Pakistan-Saudi Relations Appear Strained in Leaked Cables
Farhan Bokhari, CBS News, Nov 29, 2010
Pakistan's ties with Saudi Arabia appeared to be under fresh strain on Monday in the wake of revelations from classified documents released by WikiLeaks, which quoted Saudi Arabian King Abdullah calling Pakistan's president Asif Ali Zardari "the greatest obstacle" to the country's progress.
"When the head is rotten, it affects the whole body," Abdullah said of Zardari in one of the documents.
While Pakistani officials publicly condemned the claim as an attempt to undermine the traditionally close ties between the two countries, western and Arab diplomats warned that the revelations may have finally exposed genuine underlying tensions.

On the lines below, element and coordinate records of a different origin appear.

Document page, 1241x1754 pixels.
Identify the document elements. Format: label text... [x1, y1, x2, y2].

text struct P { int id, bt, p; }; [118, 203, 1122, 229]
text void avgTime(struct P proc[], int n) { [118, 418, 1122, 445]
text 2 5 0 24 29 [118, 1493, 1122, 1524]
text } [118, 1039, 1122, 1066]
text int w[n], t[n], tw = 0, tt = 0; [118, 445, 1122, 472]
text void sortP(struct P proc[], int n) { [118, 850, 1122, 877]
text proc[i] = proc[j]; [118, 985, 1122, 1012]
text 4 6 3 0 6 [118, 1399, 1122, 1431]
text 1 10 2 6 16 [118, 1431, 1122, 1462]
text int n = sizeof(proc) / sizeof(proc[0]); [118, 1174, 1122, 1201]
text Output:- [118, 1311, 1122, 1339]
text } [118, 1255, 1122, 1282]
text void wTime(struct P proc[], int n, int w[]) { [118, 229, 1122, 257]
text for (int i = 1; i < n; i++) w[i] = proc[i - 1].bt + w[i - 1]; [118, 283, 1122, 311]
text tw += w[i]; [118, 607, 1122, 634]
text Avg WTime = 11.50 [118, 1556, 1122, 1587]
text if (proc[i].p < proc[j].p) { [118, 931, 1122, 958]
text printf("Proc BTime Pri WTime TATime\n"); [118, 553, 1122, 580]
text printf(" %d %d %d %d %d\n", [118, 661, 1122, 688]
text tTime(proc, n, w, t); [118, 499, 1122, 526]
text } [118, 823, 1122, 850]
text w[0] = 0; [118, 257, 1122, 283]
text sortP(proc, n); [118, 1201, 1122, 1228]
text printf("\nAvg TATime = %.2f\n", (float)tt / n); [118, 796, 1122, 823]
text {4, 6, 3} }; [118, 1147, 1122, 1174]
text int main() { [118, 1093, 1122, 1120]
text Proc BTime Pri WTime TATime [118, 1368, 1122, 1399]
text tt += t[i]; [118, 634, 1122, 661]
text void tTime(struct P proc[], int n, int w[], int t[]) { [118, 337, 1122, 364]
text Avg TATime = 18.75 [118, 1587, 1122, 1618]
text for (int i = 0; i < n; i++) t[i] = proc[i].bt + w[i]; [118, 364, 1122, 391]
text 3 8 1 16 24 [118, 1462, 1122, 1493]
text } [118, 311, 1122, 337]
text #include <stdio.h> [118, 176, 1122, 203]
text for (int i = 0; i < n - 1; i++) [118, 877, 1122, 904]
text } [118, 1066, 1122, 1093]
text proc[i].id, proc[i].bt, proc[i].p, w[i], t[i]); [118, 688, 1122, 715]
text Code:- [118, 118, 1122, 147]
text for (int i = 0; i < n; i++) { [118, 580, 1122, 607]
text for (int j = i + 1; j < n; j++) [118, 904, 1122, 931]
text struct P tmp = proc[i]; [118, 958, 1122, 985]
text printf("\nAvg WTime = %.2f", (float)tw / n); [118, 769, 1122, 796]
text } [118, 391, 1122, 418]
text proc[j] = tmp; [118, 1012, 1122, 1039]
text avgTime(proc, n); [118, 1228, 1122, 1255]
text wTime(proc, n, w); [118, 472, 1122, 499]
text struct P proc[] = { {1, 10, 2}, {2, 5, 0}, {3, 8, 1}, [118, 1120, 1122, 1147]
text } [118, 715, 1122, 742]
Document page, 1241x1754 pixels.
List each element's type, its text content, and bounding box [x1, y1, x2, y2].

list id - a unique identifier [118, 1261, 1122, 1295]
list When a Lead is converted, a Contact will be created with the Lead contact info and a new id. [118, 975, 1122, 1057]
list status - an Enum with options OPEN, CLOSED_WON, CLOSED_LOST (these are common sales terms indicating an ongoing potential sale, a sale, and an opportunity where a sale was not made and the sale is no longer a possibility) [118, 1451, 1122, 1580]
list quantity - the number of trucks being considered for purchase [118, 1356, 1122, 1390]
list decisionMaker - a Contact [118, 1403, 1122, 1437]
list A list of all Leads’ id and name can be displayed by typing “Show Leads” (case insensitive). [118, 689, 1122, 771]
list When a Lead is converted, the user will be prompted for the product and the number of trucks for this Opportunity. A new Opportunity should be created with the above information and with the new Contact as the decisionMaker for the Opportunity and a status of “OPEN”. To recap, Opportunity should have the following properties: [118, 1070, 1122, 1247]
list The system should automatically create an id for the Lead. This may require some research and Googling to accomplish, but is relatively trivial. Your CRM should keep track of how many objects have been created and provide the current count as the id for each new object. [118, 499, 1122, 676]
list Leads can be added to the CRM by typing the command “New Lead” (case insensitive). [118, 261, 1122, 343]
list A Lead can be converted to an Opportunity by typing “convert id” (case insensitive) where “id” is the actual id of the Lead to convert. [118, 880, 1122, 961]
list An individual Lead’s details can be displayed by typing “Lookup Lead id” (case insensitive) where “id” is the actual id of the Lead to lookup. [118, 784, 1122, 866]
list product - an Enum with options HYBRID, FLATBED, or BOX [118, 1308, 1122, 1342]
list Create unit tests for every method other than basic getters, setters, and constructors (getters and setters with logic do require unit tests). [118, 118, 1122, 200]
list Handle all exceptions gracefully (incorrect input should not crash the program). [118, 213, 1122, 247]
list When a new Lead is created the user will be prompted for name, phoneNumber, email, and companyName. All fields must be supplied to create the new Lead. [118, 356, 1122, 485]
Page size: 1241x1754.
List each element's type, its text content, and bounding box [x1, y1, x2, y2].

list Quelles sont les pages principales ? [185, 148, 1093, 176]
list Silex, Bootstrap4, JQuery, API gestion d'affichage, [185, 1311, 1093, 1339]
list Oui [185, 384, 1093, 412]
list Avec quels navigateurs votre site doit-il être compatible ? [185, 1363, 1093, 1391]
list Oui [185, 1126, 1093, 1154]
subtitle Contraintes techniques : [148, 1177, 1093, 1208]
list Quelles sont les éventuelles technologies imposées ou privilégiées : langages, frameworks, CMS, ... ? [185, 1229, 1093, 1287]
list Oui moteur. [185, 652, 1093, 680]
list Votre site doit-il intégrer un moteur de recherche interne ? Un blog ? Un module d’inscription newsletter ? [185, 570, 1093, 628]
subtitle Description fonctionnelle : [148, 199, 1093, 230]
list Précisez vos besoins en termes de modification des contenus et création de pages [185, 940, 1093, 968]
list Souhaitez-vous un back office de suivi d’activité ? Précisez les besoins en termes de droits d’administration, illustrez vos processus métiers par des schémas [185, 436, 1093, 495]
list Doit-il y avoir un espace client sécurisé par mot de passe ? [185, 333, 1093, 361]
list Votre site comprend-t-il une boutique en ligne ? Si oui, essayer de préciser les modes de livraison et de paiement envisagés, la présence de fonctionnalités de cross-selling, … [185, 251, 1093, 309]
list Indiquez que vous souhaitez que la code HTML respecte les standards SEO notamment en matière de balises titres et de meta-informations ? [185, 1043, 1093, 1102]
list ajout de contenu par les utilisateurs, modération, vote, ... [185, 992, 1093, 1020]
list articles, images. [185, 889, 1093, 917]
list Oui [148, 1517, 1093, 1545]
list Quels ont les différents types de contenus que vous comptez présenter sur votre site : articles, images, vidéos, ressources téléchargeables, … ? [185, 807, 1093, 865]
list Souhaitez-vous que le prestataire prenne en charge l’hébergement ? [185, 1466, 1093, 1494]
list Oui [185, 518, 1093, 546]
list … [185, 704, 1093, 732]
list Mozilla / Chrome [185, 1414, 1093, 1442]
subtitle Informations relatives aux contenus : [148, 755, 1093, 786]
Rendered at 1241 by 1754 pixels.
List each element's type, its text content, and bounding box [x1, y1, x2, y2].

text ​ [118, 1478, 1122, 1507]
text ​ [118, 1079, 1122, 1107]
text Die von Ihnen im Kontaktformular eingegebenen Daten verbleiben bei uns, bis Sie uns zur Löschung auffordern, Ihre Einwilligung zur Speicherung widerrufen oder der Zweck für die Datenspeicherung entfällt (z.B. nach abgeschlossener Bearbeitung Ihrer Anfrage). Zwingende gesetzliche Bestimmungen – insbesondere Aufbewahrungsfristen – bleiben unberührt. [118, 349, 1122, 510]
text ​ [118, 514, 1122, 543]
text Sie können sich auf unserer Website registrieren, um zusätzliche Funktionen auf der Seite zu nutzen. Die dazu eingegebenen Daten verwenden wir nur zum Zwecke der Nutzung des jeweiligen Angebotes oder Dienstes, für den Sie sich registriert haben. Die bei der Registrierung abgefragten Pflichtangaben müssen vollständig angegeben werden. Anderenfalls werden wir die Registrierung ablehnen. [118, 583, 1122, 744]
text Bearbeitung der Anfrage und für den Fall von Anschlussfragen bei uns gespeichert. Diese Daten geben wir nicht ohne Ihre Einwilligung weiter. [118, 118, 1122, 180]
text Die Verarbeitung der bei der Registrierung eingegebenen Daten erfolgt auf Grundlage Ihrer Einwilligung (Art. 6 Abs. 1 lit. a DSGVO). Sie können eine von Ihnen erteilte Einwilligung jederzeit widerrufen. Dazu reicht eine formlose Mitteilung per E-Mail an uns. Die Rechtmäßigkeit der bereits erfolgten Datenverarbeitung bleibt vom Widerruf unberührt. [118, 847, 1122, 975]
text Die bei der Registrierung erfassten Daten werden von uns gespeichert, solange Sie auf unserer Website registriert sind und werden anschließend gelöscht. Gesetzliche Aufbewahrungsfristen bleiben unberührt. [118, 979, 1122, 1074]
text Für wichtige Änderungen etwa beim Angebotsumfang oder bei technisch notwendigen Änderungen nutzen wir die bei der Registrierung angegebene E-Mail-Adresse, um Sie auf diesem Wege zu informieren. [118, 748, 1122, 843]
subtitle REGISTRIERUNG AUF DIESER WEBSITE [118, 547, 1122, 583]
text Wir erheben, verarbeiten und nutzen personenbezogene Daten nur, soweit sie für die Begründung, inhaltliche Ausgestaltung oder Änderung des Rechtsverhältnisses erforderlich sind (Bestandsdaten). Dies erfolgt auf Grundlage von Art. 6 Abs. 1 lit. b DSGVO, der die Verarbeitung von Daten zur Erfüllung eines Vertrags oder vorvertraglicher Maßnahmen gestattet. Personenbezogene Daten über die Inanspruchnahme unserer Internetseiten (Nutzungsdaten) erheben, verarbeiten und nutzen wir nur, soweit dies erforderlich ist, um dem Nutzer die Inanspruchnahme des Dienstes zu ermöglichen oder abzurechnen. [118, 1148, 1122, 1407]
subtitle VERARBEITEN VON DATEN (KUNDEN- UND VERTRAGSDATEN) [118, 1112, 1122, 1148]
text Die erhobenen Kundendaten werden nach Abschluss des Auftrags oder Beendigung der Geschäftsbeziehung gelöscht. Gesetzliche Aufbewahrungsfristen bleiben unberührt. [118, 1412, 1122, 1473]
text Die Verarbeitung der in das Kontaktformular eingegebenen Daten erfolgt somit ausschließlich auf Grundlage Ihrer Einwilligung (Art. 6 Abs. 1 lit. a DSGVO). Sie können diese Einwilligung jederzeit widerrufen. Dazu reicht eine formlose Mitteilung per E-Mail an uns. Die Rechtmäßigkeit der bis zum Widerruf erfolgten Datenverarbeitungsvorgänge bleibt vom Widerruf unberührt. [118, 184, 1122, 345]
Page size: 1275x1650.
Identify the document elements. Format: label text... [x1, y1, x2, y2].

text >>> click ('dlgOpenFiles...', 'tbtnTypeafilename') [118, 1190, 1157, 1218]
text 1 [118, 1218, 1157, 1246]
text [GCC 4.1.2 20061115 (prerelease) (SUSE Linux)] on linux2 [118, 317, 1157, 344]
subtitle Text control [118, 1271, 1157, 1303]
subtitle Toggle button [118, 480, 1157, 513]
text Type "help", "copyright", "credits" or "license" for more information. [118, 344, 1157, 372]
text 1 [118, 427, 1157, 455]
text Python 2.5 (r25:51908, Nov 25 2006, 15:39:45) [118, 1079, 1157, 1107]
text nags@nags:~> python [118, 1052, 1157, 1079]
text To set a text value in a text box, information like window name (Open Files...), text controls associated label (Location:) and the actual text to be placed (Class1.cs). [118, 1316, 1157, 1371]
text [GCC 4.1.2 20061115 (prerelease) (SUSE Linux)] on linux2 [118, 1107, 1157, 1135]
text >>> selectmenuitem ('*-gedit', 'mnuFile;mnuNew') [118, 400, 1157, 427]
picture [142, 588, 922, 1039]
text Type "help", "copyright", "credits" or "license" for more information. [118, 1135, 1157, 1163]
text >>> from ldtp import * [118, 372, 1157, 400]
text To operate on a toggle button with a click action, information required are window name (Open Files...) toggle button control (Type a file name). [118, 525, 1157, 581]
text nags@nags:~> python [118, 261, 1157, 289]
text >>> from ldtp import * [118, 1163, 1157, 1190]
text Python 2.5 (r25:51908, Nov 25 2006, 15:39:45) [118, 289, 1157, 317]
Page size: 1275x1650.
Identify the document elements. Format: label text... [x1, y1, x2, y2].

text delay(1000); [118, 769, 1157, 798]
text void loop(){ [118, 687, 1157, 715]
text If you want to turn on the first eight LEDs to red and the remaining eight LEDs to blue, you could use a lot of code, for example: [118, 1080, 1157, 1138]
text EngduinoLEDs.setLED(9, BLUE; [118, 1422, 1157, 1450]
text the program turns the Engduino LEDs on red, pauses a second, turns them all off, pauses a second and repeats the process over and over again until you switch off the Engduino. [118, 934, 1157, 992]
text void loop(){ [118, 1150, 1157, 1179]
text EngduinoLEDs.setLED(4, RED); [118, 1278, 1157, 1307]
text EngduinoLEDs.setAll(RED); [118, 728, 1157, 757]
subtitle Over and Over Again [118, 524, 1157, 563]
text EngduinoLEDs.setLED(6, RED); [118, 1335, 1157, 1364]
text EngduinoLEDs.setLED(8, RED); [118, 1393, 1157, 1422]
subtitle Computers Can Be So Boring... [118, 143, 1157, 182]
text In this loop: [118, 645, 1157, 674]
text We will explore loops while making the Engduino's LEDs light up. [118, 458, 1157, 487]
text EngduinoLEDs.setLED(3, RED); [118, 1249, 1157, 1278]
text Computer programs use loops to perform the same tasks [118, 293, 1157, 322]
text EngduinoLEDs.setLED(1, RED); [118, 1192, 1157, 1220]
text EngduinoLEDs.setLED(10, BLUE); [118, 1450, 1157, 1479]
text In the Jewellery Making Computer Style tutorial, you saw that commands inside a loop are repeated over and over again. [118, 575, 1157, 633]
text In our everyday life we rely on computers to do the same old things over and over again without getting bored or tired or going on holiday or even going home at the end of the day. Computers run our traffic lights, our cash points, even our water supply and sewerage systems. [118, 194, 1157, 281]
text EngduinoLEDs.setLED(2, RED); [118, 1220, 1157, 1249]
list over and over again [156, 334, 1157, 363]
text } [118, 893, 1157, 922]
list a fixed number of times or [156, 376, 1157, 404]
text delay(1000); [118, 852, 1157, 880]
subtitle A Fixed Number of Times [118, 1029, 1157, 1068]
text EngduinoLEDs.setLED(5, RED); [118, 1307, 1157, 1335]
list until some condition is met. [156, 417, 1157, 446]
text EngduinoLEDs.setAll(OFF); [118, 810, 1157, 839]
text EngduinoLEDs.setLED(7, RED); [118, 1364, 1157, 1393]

Both are prominent Islamic states: Saudi Arabia is the world's largest oil producer and the birthplace of Islam while Pakistan has the distinction of being the world's only Muslim country armed with nuclear weapons.
Pakistan's relations with Saudi Arabia predate its birth in 1947, when the country was carved out as an independent state from British colonial India. And many Pakistanis - like Muslims in all countries - feel tied to Saudi Arabia because of the traditional Islamic pilgrimage to the holy city of Mecca.